Speaking on the first day of the two-day consultative workshop on ‘Combating impunity: Defending Pakistani media and journalist against attacks’ organised by a non-governmental organisation, the Intermedia Pakistan, they said that on an average one journalist was killed in every 28 days.
They called for a legal framework and mechanism to effectively counter the impunity enjoyed by culprits and criminals and deal with them sternly and quickly according to the law.
They said that the Reporters without Borders, an international organisation, had ranked Pakistan as the most dangerous country in the world for the past two years — 2011 and 2012.
They said the number of journalists killed in the country over the past 12 years totalled 94.
Lawyer Asad Jamal said that over 60 journalists had been shot at a close range.
He said Balochistan had topped the list as the most dangerous place for journalists in Pakistan, and 28 journalists had been killed there in 12 years.
He said that 23 were killed in Sindh in the same period.
He lamented that only in the case of American journalist Daniel Pearl proper investigations were conducted and criminals arrested, prosecuted and convicted.

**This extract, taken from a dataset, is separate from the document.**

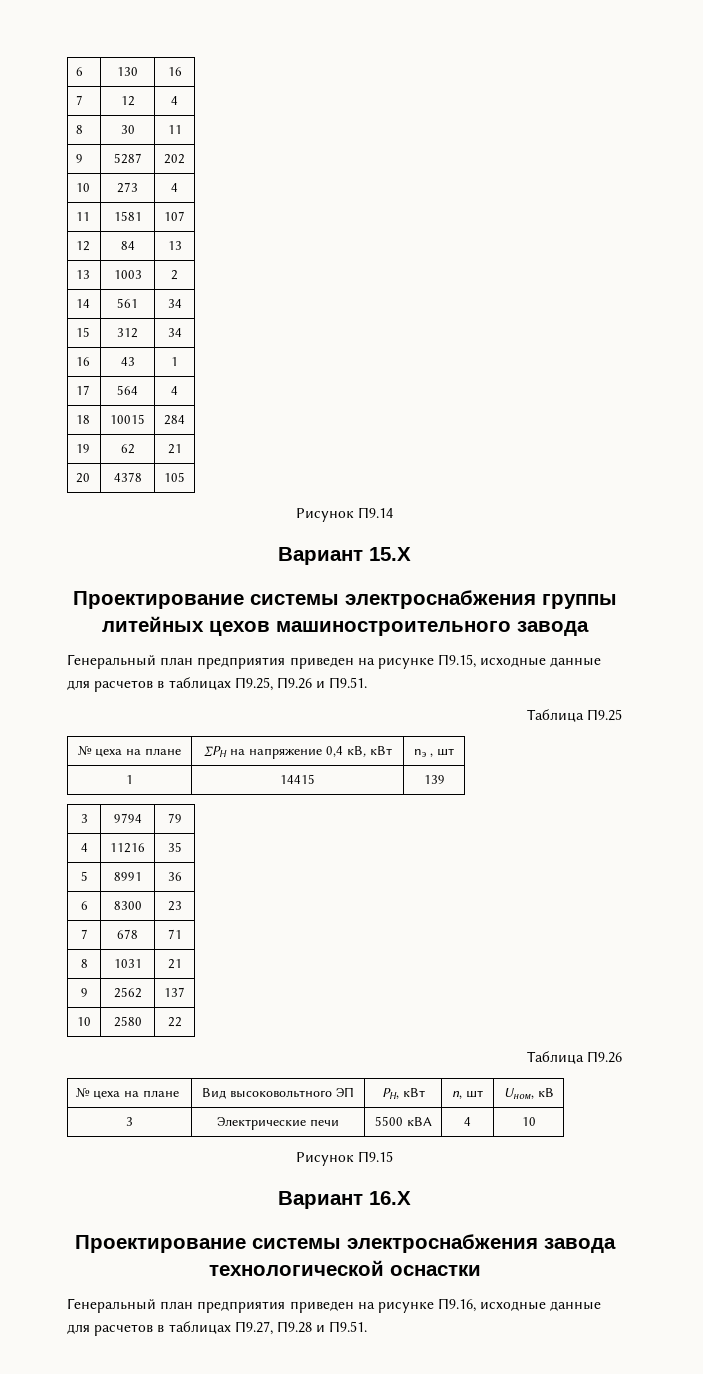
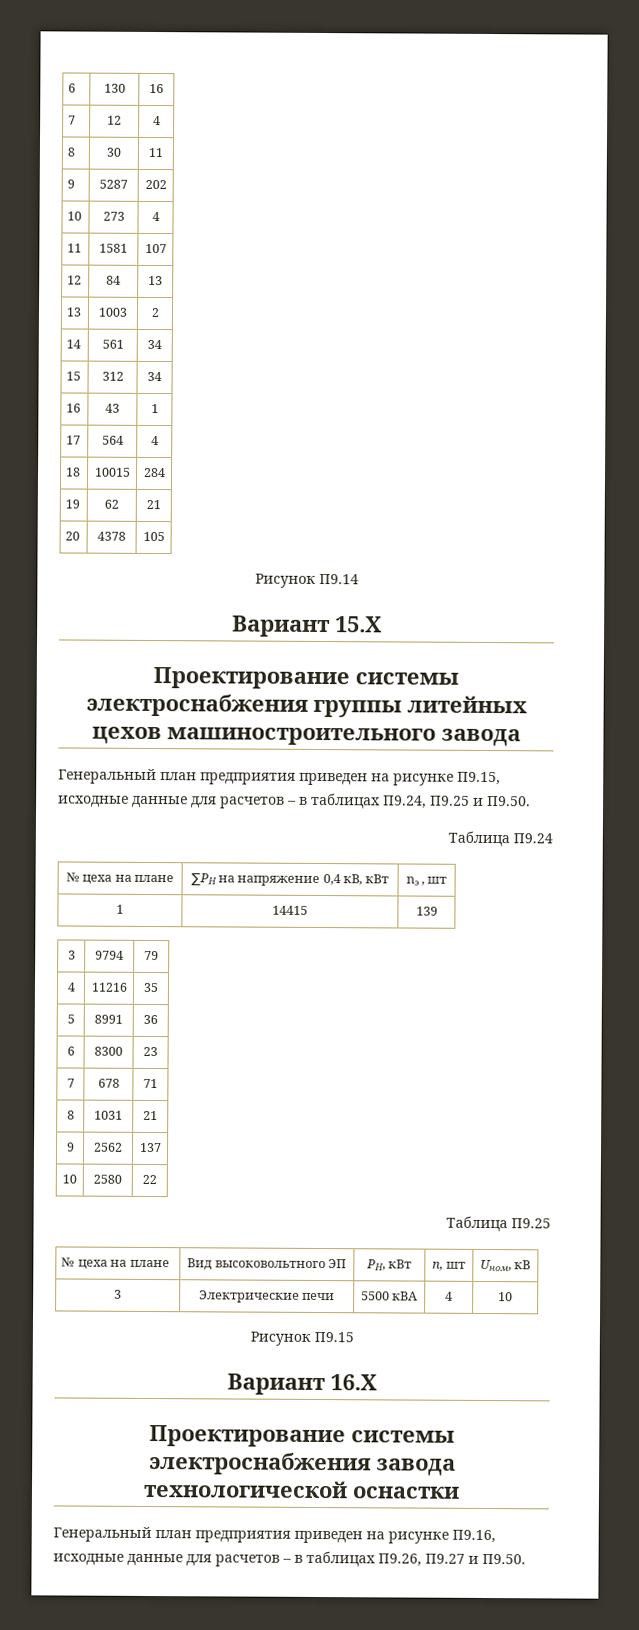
[157,677,368,691] [526,709,622,722] в таблицах П9.25, П9.26 и П9.51. // Таблица П9.25 -> [287,792,531,810] [448,830,553,848] – в таблицах П9.24, П9.25 и П9.50. // Таблица П9.24
[587,1051,622,1063] П9.26 -> [511,1218,551,1229] П9.25
[157,1321,368,1335] в таблицах П9.27, П9.28 и П9.51. -> [282,1550,526,1568] – в таблицах П9.26, П9.27 и П9.50.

The only other example in which some progress was made was the Syed Saleem Shahzad murder case in which a commission was formed and it submitted its recommendations, Jamal added.

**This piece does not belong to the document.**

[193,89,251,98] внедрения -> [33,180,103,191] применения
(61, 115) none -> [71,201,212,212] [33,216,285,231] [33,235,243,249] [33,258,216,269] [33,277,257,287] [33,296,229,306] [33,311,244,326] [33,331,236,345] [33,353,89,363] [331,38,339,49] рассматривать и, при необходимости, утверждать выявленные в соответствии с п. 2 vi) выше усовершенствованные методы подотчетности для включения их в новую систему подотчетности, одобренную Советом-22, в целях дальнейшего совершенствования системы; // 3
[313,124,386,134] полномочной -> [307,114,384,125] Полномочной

He said that an environment of impunity had emboldened criminals who were sure that they could get away with the killing of journalists.
He said that similar situations in many countries had forced the United Nations to adopt a resolution, calling upon member states to put in place mechanism so that journalists could work freely, because each killed or neutralised by terror was one less observer of human conditions and every attack distorted the reality by enforcing self-censorship.
He said the UN had also called for prevention mechanisms and action to address some of the root causes of violence against journalists and impunity enjoyed by culprits.
He said Mexico, where 57 journalists had been killed in the past 10 years, had taken a lead and set up a special prosecutor’s office to deal with cases relating to journalists.
But in Pakistan, he said, in many cases even FIRs were not registered.
Advocate Aftab Alam suggested that laws specifically dealing with violence against journalists should be enacted and hearings held regularly.
He also suggested that a network of the legal fraternity be established so that journalists, if attacked, could get legal assistance.
Representatives of the journalist community were of the view that in most cases employing organisations, which had high stakes, as well as the state rarely supported them when they were attacked and they had been left defenceless, making them more vulnerable.
They criticised the role of the state and said that all witnesses in the case of murdered journalist Wali Babar had been killed and no action had been taken.
Karachi Union of Journalists President G M Jamali said that laws were there and the real issue was how to make the state enforce them.